## Information supplied
______
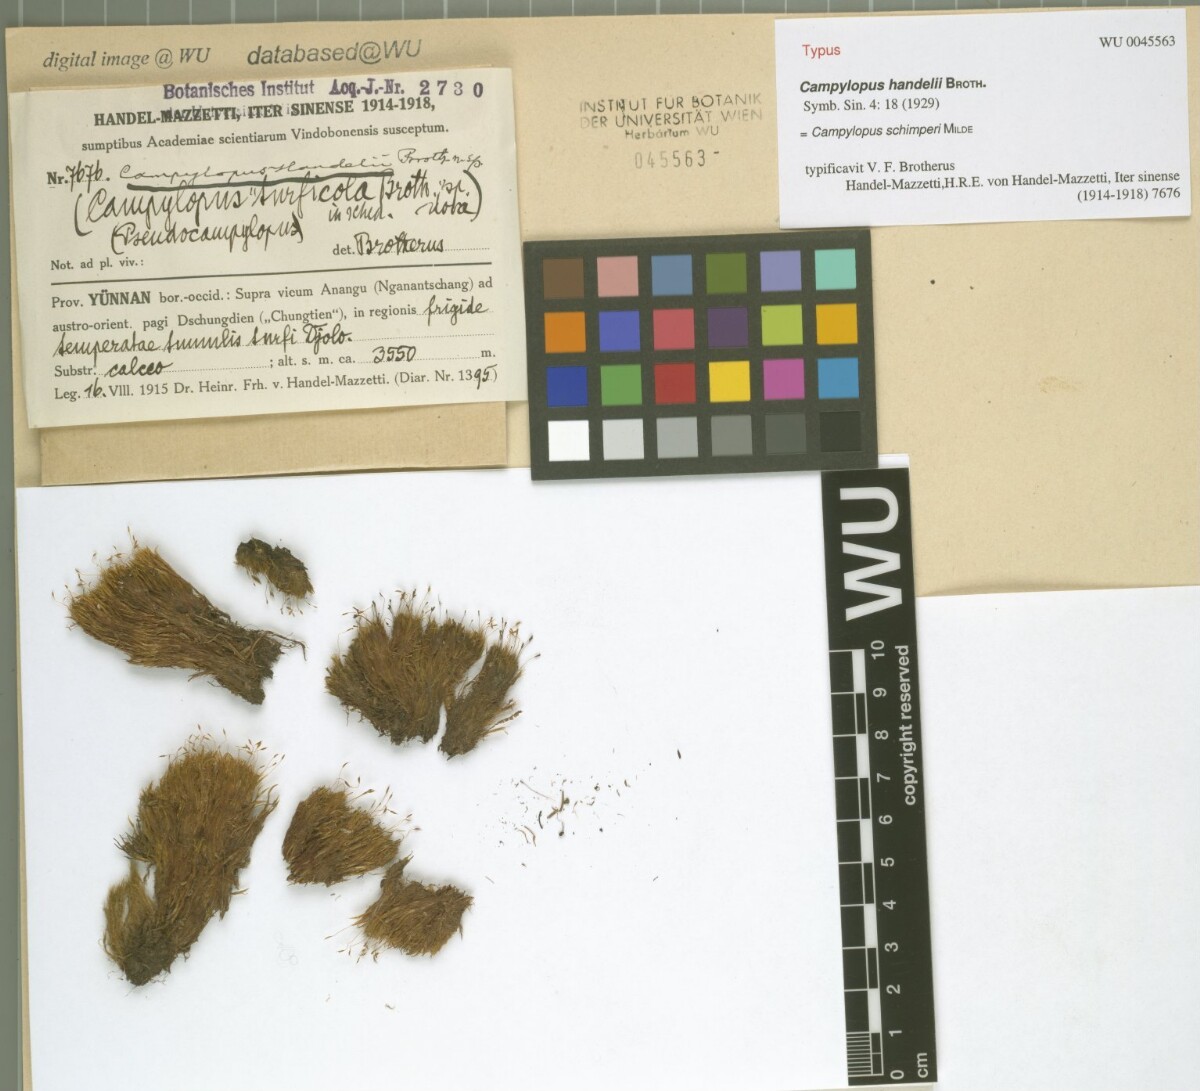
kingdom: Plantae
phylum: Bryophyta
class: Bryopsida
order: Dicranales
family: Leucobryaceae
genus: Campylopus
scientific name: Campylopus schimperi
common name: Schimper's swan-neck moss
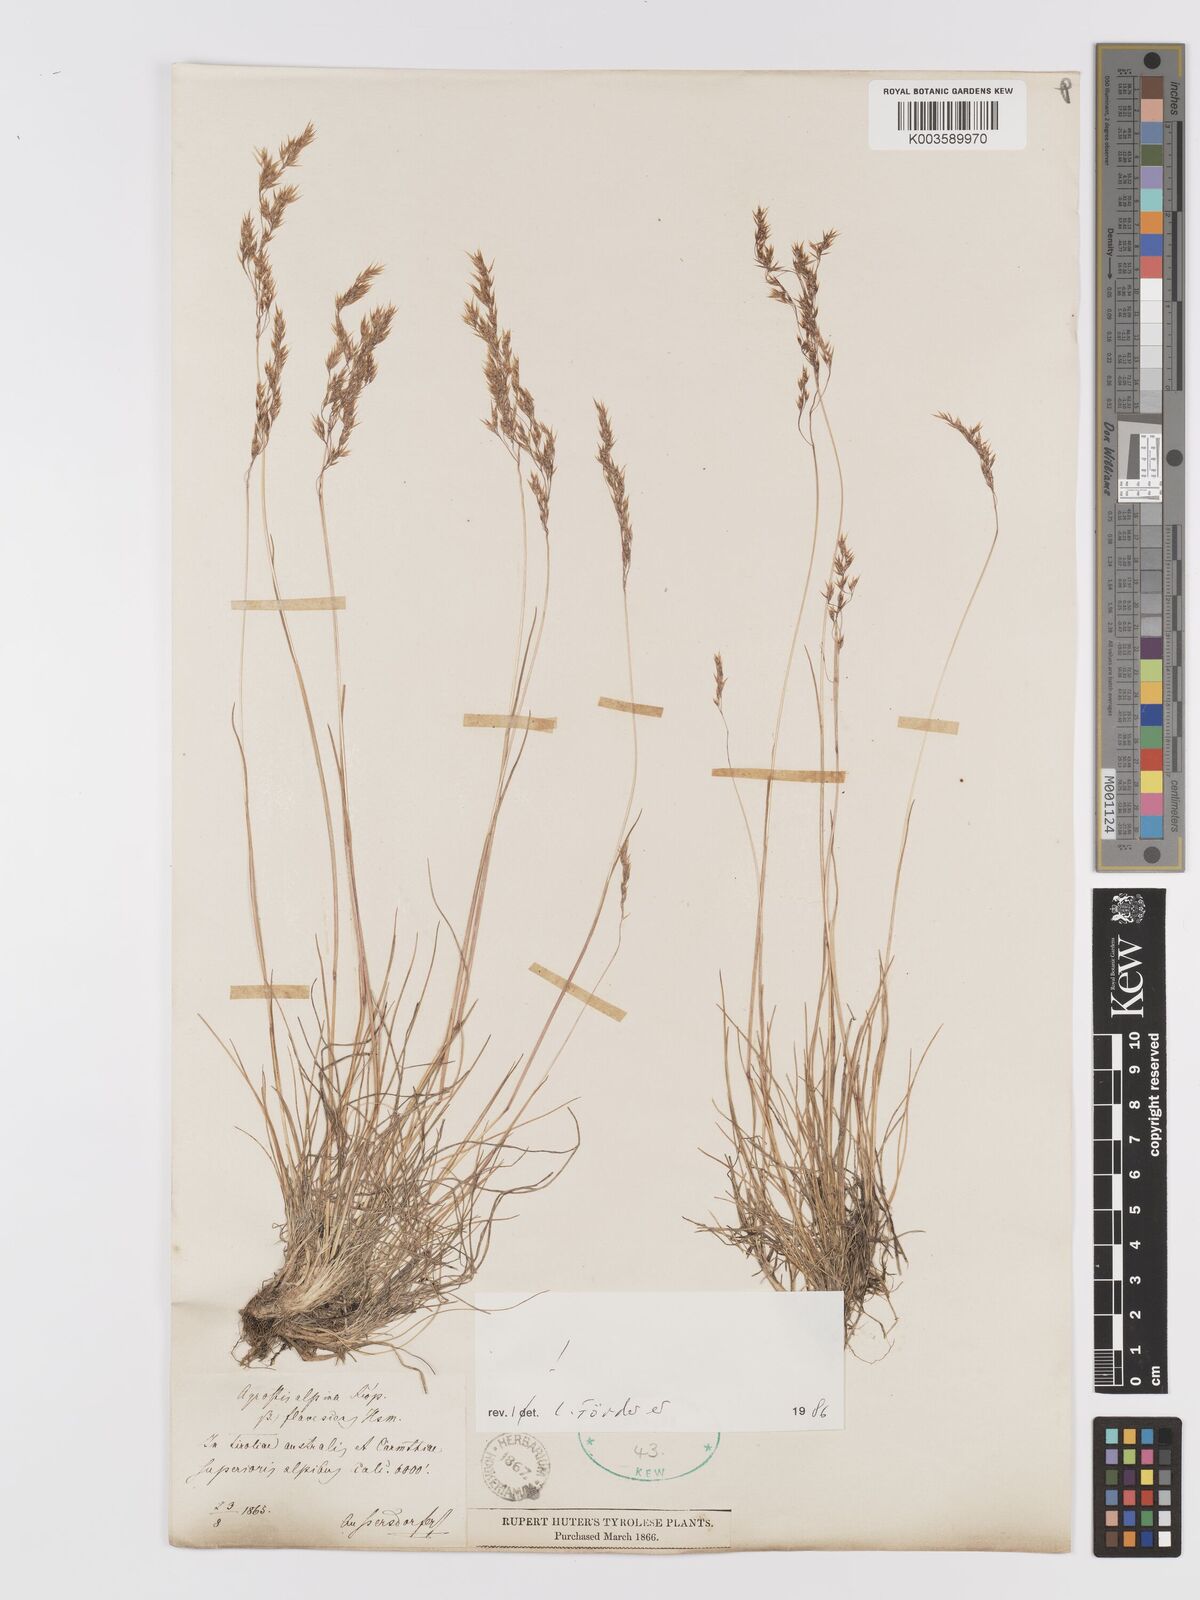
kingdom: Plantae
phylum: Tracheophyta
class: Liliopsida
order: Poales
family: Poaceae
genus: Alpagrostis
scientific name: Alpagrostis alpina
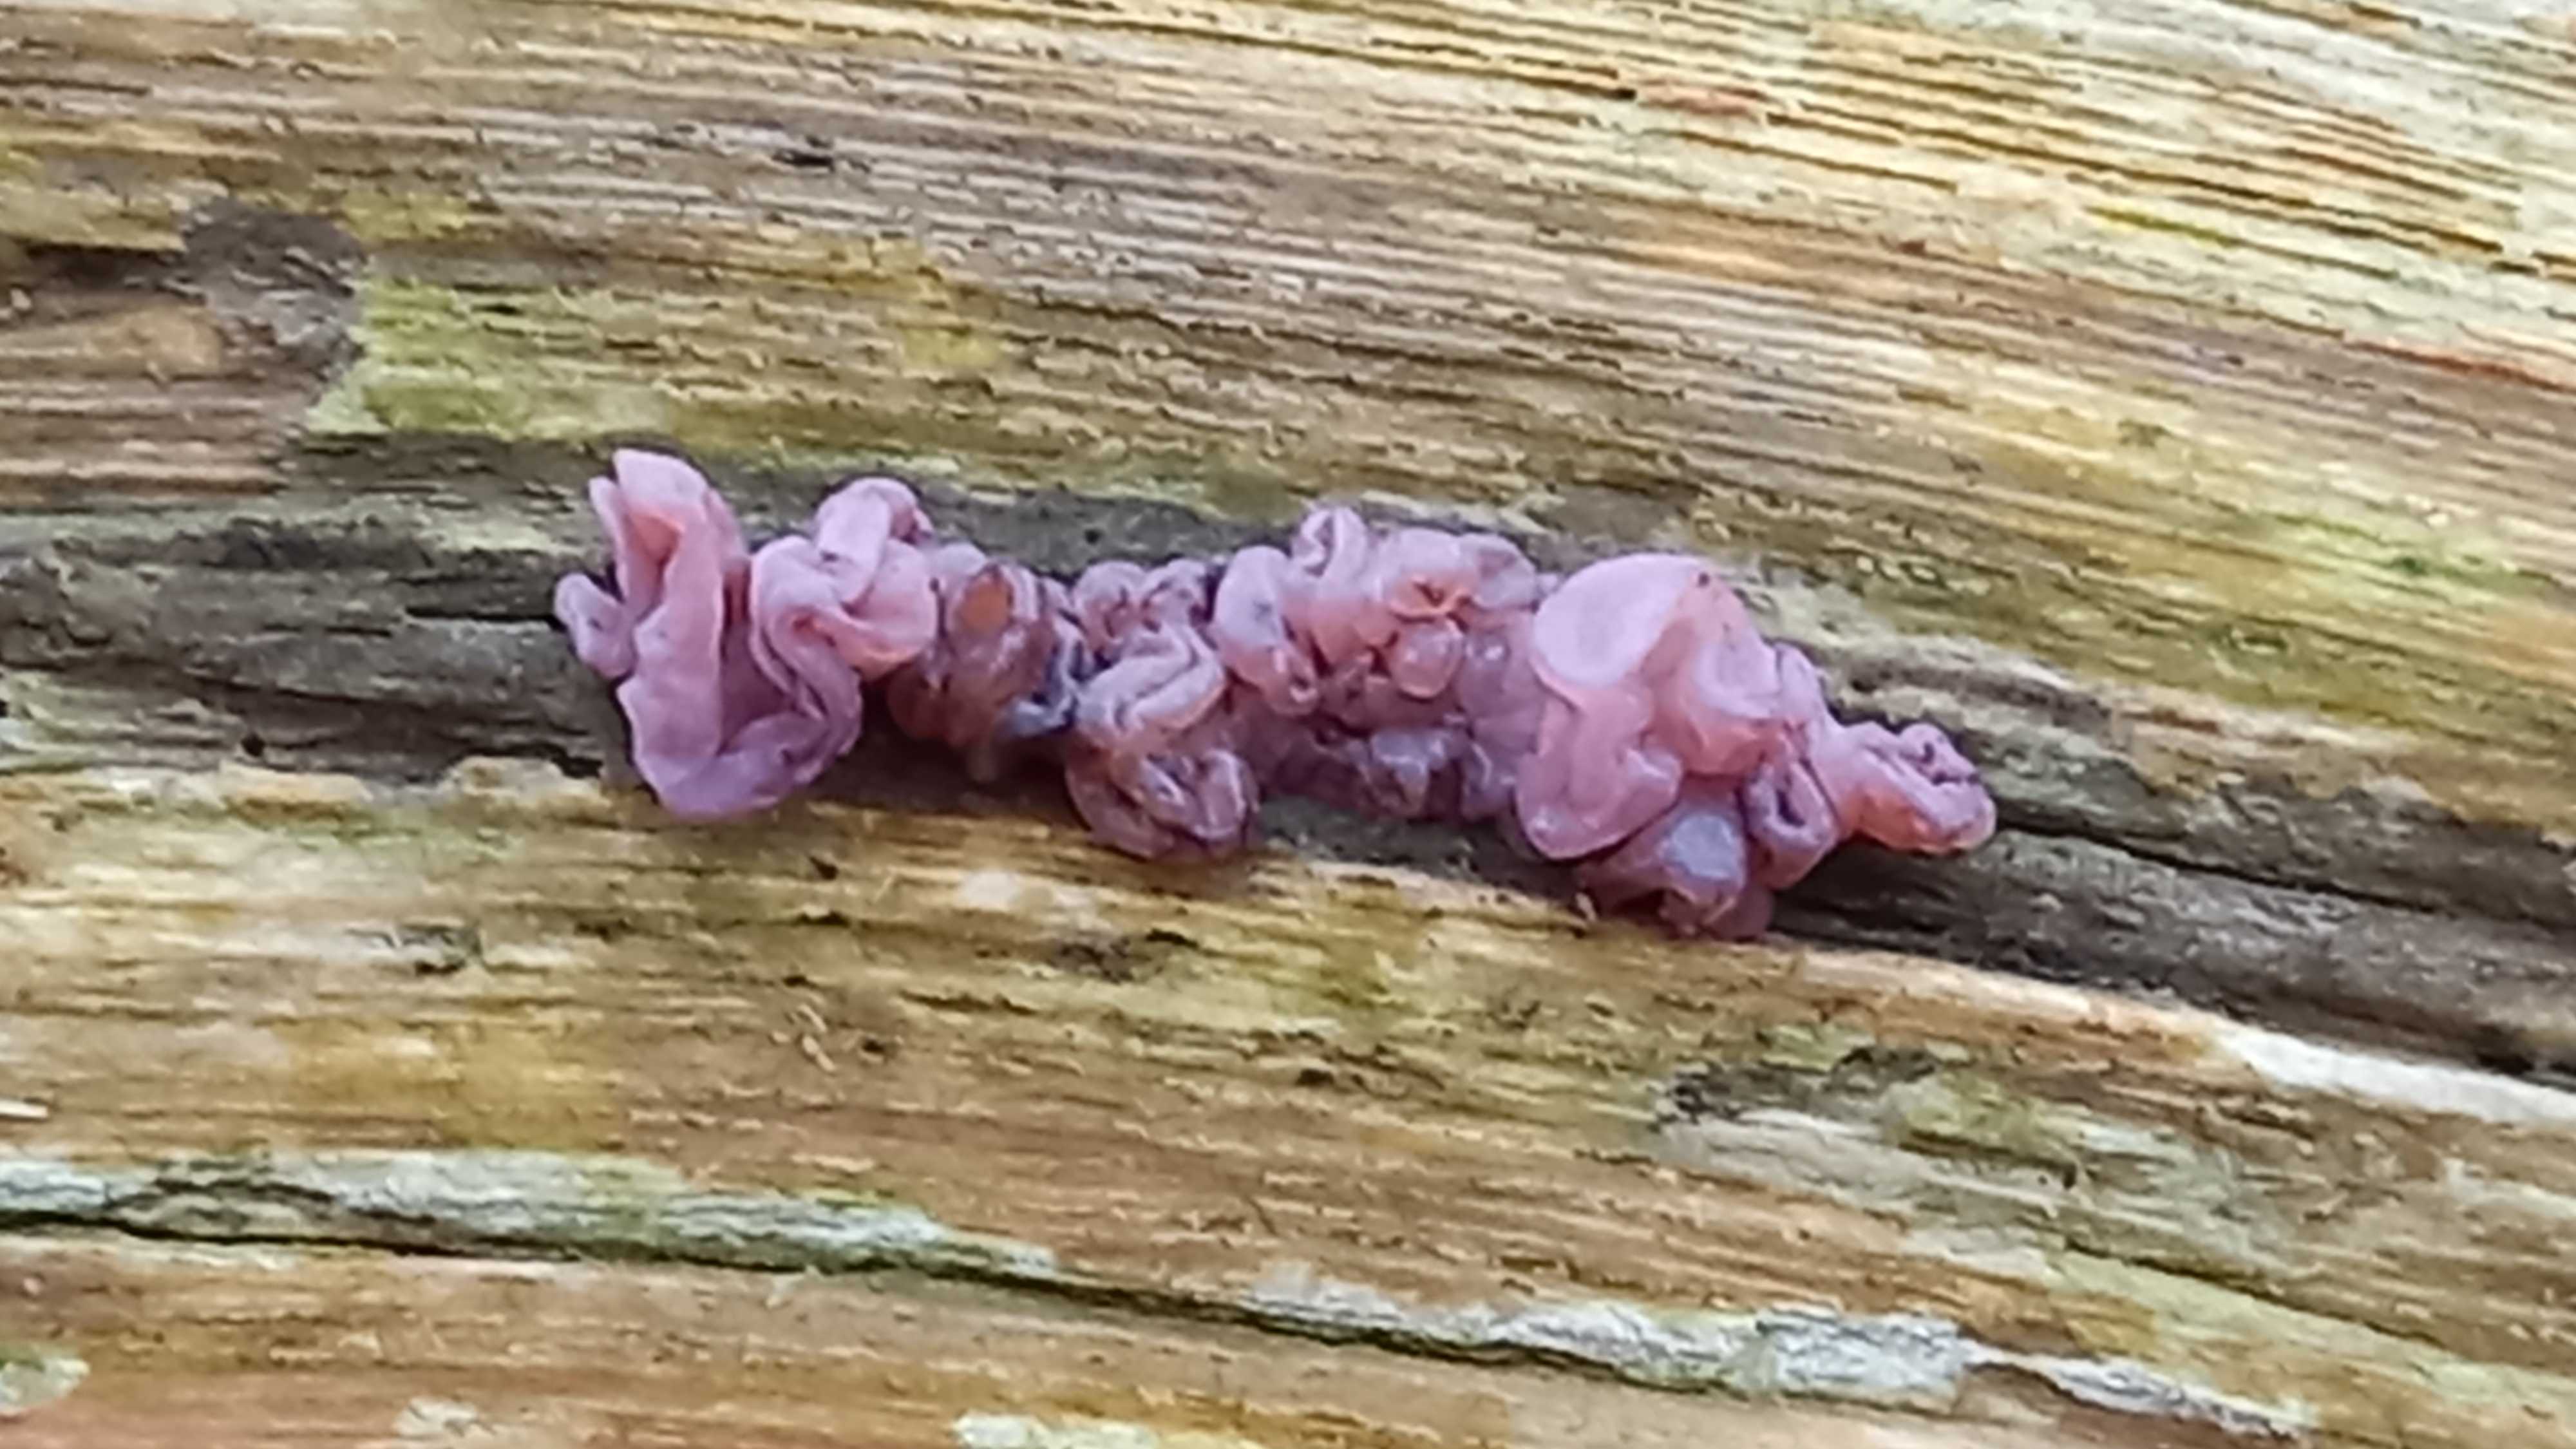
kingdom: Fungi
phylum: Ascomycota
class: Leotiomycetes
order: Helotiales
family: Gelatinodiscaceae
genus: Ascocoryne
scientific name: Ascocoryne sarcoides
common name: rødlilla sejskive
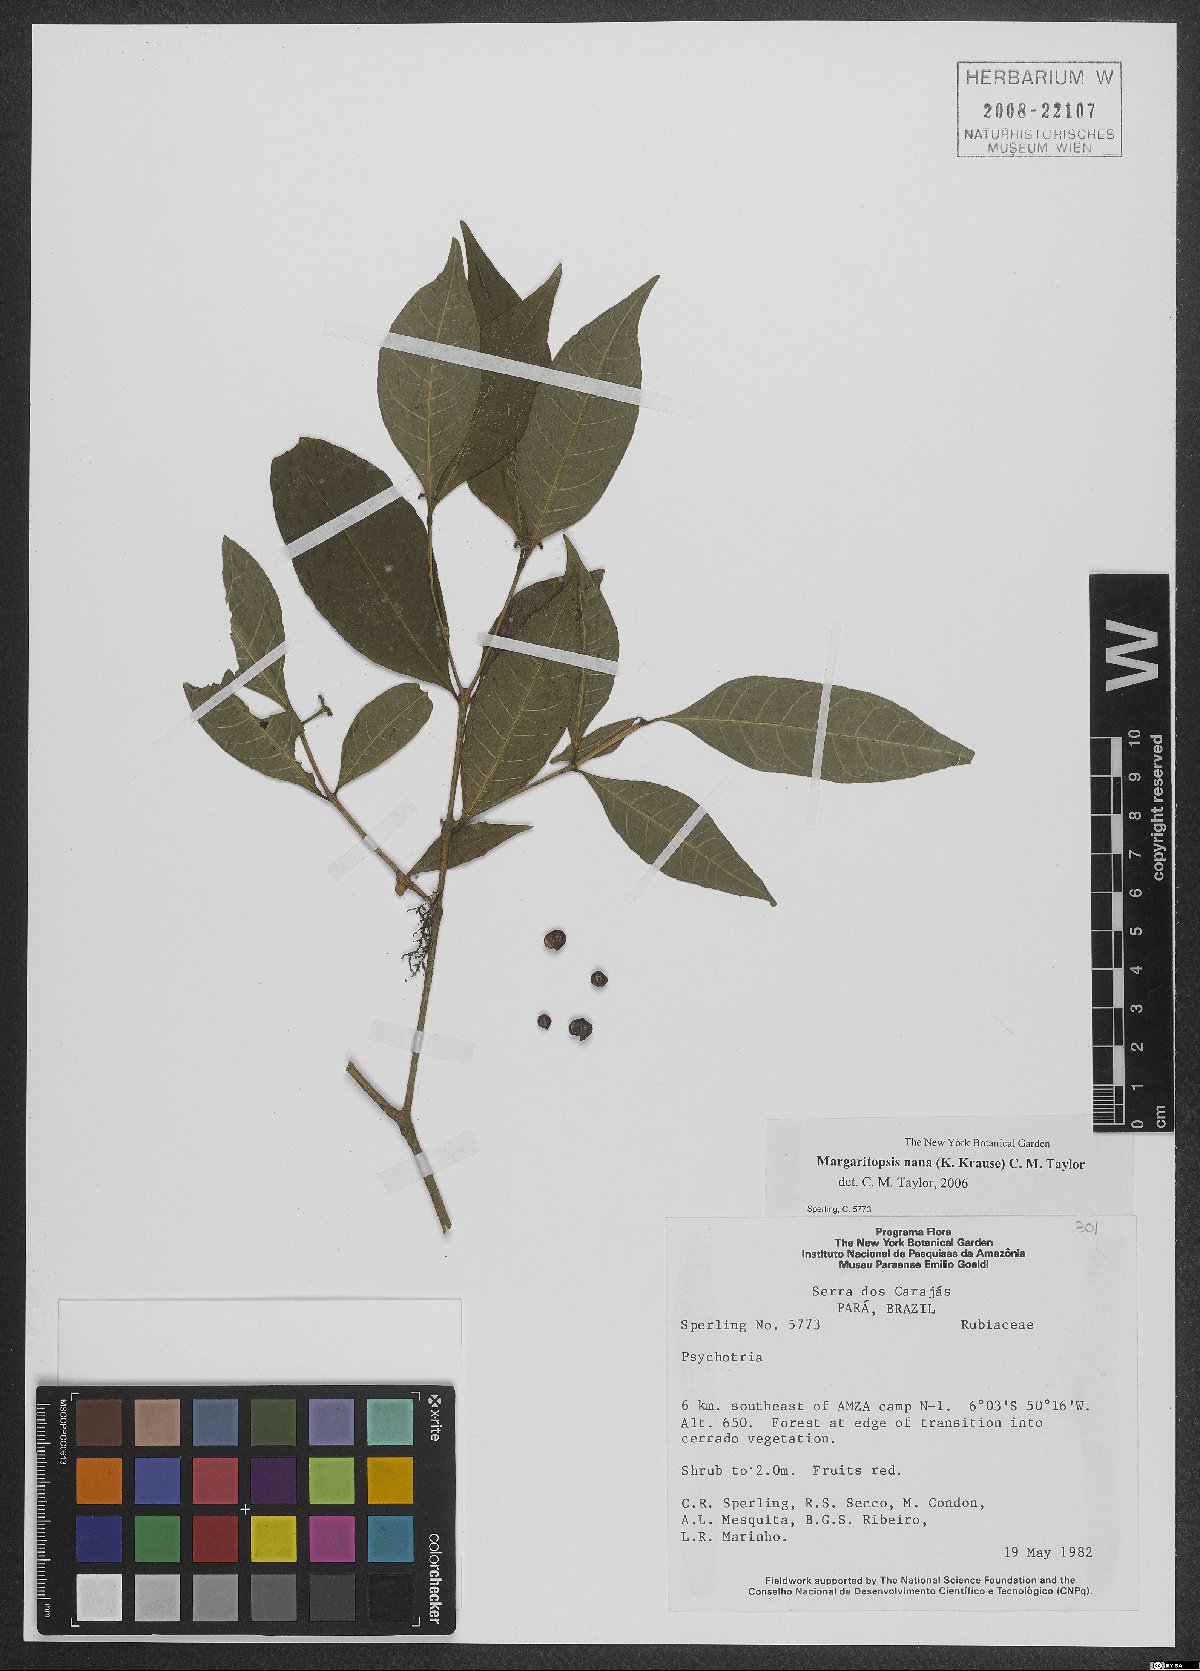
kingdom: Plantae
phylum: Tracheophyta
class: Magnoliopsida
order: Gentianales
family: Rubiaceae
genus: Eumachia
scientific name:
______
## What you should do
Rewrite all the lines above as one numbered list, omitting any blank lines and leaving out the pictures.

## Result
1. kingdom: Plantae
2. phylum: Bryophyta
3. class: Bryopsida
4. order: Dicranales
5. family: Leucobryaceae
6. genus: Campylopus
7. scientific name: Campylopus schimperi
8. common name: Schimper's swan-neck moss
9. kingdom: Plantae
10. phylum: Tracheophyta
11. class: Liliopsida
12. order: Poales
13. family: Poaceae
14. genus: Alpagrostis
15. scientific name: Alpagrostis alpina
16. kingdom: Fungi
17. phylum: Ascomycota
18. class: Leotiomycetes
19. order: Helotiales
20. family: Gelatinodiscaceae
21. genus: Ascocoryne
22. scientific name: Ascocoryne sarcoides
23. common name: rødlilla sejskive
24. kingdom: Plantae
25. phylum: Tracheophyta
26. class: Magnoliopsida
27. order: Gentianales
28. family: Rubiaceae
29. genus: Eumachia
30. scientific name:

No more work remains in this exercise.